Michigan Gov. Rick Snyder said he has failed residents of the beleaguered city of Flint but pledged to take new steps to fix the town's drinking water crisis, starting with committing millions in state funding and deploying more National Guard members.
The second-term Republican, who devoted most of his annual State of the State speech Tuesday night to the emergency in Flint, also pledged greater transparency. He said he would release on Wednesday his own emails regarding Flint's water, which became contaminated with lead when the city switched its water source in 2014 as a cost-cutting measure.
"I'm sorry most of all that I let you down," Snyder said in the 49-minute address, as hundreds of protesters demonstrated outside the Capitol. "You deserve better. You deserve accountability. You deserve to know that the buck stops here with me. Most of all, you deserve to know the truth, and I have a responsibility to tell the truth."
The contamination with lead — which can lead to behavior problems and learning disabilities in children and kidney ailments in adults — has left Flint residents unable to drink unfiltered tap water. The National Guard, state employees, local authorities and volunteers have been distributing lead tests, filters and bottled water. Snyder aides pledged that by the end of the week officials would visit every household in Flint to ensure they have water filters.
Democrats said Snyder only recently admitted the magnitude of the fiasco, at least three months too late.
"This is the kind of disaster, the kind of failure to deliver basic services that hurts people's trust in government," state House Minority Leader Tim Greimel said.
In his speech, Snyder committed $28 million more in the short term to pay for more filters, bottled water, school nurses, intervention specialists, testing and monitoring — on top of $10.6 million allocated in the fall.

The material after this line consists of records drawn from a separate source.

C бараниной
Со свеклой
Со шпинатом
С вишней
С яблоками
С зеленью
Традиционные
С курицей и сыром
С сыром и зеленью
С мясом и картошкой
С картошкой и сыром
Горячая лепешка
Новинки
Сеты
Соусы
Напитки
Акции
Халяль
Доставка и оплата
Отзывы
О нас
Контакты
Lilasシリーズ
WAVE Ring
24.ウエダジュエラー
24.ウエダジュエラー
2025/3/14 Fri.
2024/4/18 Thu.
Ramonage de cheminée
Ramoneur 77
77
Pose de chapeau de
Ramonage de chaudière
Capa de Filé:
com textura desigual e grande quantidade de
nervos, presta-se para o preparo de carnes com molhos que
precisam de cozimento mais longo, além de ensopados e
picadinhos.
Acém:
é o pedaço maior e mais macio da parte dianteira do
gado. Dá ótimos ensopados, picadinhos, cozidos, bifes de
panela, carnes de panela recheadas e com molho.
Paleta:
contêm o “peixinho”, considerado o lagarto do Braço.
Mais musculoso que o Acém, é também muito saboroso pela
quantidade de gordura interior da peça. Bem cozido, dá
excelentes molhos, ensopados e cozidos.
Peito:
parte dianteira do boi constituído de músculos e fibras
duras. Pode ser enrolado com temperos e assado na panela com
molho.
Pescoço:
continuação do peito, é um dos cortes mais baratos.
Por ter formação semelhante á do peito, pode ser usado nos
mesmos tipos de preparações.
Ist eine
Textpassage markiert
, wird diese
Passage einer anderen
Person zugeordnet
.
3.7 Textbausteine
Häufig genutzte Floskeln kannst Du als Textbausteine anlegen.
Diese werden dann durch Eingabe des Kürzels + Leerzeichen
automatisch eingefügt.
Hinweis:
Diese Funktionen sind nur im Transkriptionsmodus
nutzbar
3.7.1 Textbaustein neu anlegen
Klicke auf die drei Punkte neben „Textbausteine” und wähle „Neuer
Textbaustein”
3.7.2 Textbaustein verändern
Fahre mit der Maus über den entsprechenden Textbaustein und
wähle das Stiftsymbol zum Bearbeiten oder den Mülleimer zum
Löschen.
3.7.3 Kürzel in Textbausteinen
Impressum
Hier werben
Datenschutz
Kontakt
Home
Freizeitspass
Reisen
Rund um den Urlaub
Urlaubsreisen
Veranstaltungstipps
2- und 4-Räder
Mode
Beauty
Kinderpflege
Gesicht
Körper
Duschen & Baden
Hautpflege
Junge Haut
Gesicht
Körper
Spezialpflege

The money also would replace plumbing fixtures in schools with lead problems and could help Flint with unpaid water bills.
A top advisor to President Obama -- who is traveling Wednesday to Detroit -- said the federal government is doing what it can to assist and called the city's tainted water a "public health crisis."

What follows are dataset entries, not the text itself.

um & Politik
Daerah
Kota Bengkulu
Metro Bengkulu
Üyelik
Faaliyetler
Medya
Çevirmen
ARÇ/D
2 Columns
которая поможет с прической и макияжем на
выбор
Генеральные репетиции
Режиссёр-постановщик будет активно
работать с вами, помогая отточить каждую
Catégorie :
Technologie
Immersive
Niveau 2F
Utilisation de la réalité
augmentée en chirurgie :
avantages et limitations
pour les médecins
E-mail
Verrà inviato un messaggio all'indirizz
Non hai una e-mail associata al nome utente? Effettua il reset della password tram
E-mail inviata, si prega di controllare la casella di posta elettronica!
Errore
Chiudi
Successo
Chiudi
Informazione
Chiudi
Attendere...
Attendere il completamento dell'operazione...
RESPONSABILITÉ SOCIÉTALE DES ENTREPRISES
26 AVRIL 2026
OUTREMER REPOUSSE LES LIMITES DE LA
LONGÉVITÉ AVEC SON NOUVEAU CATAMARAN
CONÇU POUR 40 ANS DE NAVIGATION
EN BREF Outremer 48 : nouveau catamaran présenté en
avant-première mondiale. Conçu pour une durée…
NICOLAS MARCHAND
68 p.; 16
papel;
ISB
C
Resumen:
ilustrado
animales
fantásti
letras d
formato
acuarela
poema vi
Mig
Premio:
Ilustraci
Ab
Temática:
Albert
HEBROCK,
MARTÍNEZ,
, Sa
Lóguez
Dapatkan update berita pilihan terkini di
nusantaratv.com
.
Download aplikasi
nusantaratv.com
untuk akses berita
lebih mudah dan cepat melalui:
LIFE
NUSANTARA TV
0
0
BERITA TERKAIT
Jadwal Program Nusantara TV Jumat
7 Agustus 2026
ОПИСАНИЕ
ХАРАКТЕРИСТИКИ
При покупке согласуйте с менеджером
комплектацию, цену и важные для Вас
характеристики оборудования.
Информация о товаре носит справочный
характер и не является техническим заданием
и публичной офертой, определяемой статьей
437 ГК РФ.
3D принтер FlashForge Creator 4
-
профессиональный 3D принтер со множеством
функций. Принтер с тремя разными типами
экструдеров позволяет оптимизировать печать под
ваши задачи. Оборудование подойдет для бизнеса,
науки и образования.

The new round of funding, which requires approval from the GOP-led Legislature, is intended as another short-range step while Snyder works to get a better handle on the long-range costs. He plans to make a bigger request in his February budget proposal.
Snyder, a former venture capitalist and computer executive who took office in 2011 billing himself as a practical decision-maker and a "tough nerd," has rejected calls for his resignation. He has previously apologized for regulatory failures and for an underwhelming initial response and on Tuesday outlined a timeline of the "catastrophe" dating to 2013, and blamed it on failures at the federal, state and local level.

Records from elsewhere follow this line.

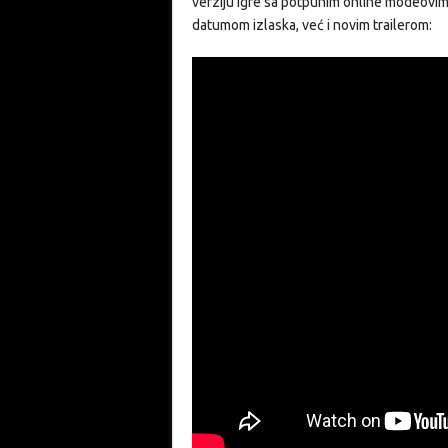
verziju igre sa potpunim online modeovi
datumom izlaska, već i novim trailerom: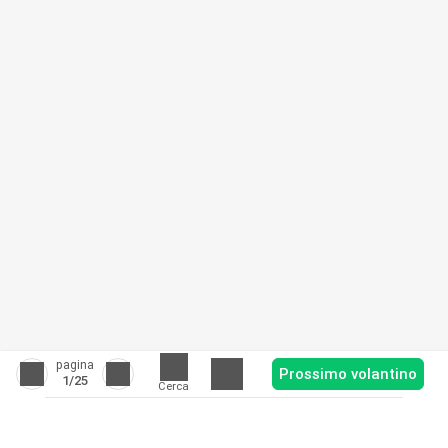
pagina
Prossimo volantino
1
/25
Cerca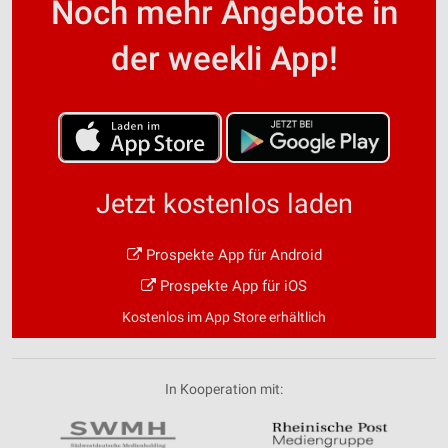
Noch mehr Angebote in
der weekli App!
Jetzt kostenlos laden
Prospekte App für Android
Prospekte App für iOS
Kostenlos im App Store erhältlich
In Kooperation mit: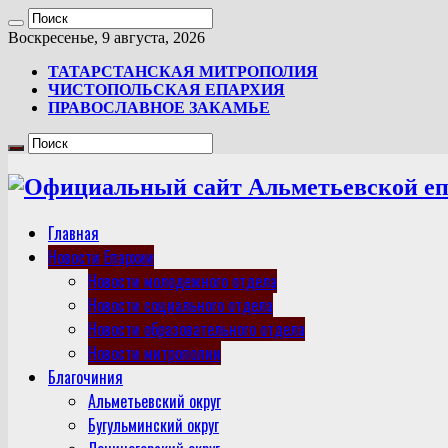
Воскресенье, 9 августа, 2026
ТАТАРСТАНСКАЯ МИТРОПОЛИЯ
ЧИСТОПОЛЬСКАЯ ЕПАРХИЯ
ПРАВОСЛАВНОЕ ЗАКАМЬЕ
Главная
Новости Епархии
Новости молодежного отдела
Новости социального отдела
Новости образовательного отдела
Новости митрополии
Благочиния
Альметьевский округ
Бугульминский округ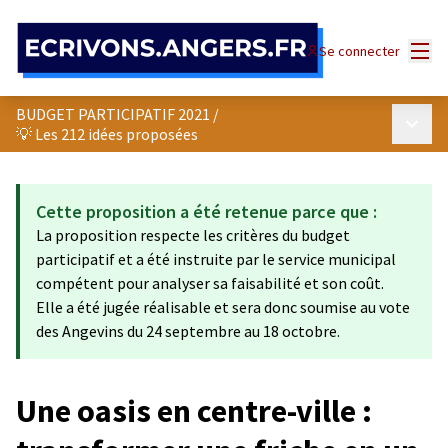
Panneau de gestion des cookies
Menu
Se connecter
BUDGET PARTICIPATIF 2021
/
Menu p
💡 Les 212 idées proposées
Cette proposition a été retenue parce que :
La proposition respecte les critères du budget
participatif et a été instruite par le service municipal
compétent pour analyser sa faisabilité et son coût.
Elle a été jugée réalisable et sera donc soumise au vote
des Angevins du 24 septembre au 18 octobre.
Une oasis en centre-ville :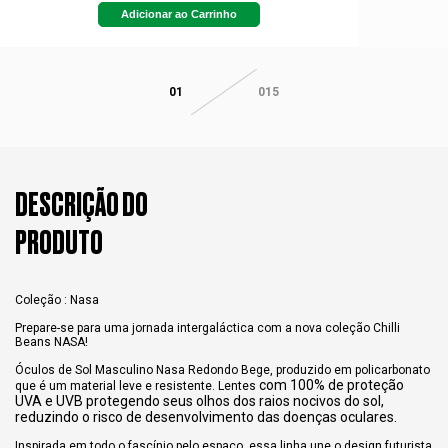
Adicionar ao Carrinho
01
015
DESCRIÇÃO DO
PRODUTO
Coleção : Nasa
Prepare-se para uma jornada intergaláctica com a nova coleção Chilli
Beans NASA!
Óculos de Sol Masculino Nasa Redondo Bege, produzido em policarbonato
com 100% de proteção
que é um material leve e resistente. Lentes
UVA e UVB protegendo seus olhos dos raios nocivos do sol,
reduzindo o risco de desenvolvimento das doenças oculares.
Inspirada em todo o fascínio pelo espaço, essa linha une o design futurista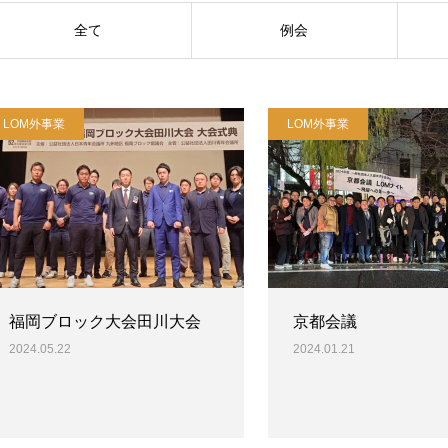
全て
例会
LOM外事業
LOM外事業
福岡ブロック大会田川大会
京都会議
2024.05.22
2024.01.21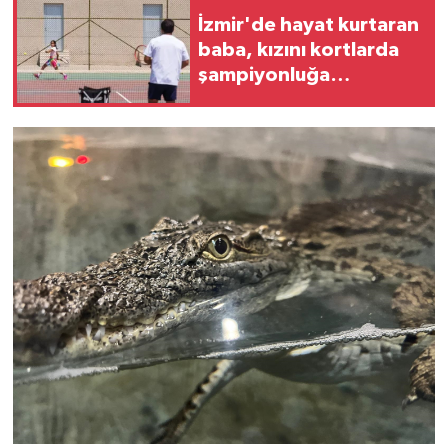
İzmir'de hayat kurtaran
baba, kızını kortlarda
şampiyonluğa
hazırlıyor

The crisis began when Flint, about an hour's drive from Detroit, switched its water supply from Detroit's system to the Flint River in 2014 to save money while under state financial management. Michigan's top environmental regulator Dan Wyant resigned over the failure to ensure that the Flint River water was properly treated to keep lead from pipes from leaching into the water.
Elevated blood-lead levels were found in two city zip codes.
The Rev. Jesse Jackson, who attended the address, said Snyder's contrition "does not mitigate the crime that has been committed." But Republican Senate Majority Leader Arlan Meekhof called Snyder a "real leader who took responsibility even though he did not cause the situation."
The U.S. Justice Department is helping the Environmental Protection Agency to investigate, and GOP state Atty. Gen. Bill Schuette has opened his own inquiry, which could focus on whether environmental laws were broken or if there was official misconduct. The EPA is under scrutiny for its role, too.
Retired nurse Lynn Hier of the northwestern Detroit suburb of New Baltimore joined the protest outside the statehouse on Tuesday. She called on Snyder to fire the district's state-appointed emergency manager, Darnell Earley, because he also was an emergency manager in Flint at the time of the water switch.
"He's not going to be anyone that anybody trusts," Hier said.